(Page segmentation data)
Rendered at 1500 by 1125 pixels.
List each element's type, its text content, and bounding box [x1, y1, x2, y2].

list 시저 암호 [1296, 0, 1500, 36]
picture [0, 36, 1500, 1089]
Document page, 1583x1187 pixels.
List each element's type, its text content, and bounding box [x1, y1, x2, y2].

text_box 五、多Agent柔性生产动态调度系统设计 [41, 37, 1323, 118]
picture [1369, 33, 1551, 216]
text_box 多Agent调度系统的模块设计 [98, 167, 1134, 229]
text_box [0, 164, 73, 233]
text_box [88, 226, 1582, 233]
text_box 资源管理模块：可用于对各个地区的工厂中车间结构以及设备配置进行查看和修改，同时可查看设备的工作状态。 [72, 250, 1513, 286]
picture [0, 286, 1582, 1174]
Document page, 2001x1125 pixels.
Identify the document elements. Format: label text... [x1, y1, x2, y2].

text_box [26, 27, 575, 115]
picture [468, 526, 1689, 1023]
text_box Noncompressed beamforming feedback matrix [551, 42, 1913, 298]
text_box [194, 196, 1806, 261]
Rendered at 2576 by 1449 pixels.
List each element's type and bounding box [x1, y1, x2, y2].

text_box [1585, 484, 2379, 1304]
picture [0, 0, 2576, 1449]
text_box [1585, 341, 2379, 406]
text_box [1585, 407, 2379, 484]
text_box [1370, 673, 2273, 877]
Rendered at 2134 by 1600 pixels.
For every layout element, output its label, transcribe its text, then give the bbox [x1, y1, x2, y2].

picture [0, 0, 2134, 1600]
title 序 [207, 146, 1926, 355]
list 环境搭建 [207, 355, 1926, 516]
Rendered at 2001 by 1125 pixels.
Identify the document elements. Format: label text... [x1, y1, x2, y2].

TASK TO CARRY OUT
From the records above, extract exactly and only the lines that begin at the line with "Rendered at 2134 by 1600 pixels." and stop after the line with "Rendered at 2001 by 1125 pixels.".

TASK SOLUTION
Rendered at 2134 by 1600 pixels.
For every layout element, output its label, transcribe its text, then give the bbox [x1, y1, x2, y2].

picture [0, 0, 2134, 1600]
title 序 [207, 146, 1926, 355]
list 环境搭建 [207, 355, 1926, 516]
Rendered at 2001 by 1125 pixels.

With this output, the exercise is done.